§ **Problem requirements**
Could you write out the line containing "index dip: (155, 283)" and all the lines below it in the data, exactly, through the final one and nothing else?

=== Data ===

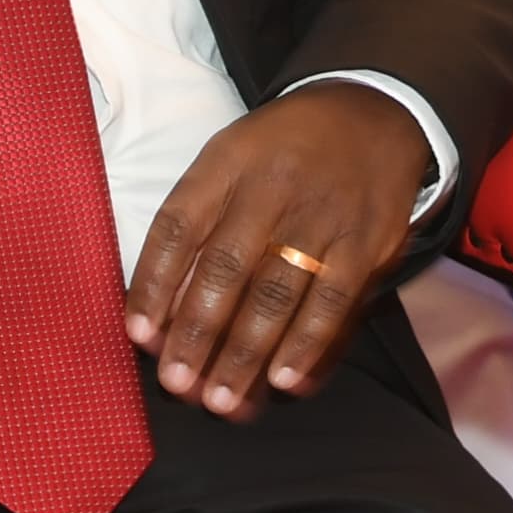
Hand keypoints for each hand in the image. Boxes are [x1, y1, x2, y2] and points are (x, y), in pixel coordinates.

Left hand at [127, 82, 432, 416]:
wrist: (373, 112)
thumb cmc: (284, 152)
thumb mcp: (231, 156)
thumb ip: (199, 220)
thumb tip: (159, 309)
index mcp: (228, 161)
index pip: (179, 225)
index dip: (155, 283)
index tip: (139, 336)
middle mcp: (273, 185)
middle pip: (227, 266)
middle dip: (198, 331)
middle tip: (178, 384)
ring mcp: (324, 213)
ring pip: (278, 291)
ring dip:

===

§ **Solution**
index dip: (155, 283)
index tip: (139, 336)
middle mcp: (273, 185)
middle pip: (227, 266)
middle dip: (198, 331)
middle tip: (178, 384)
ring mcp: (324, 213)
ring pip: (278, 291)
ring dip:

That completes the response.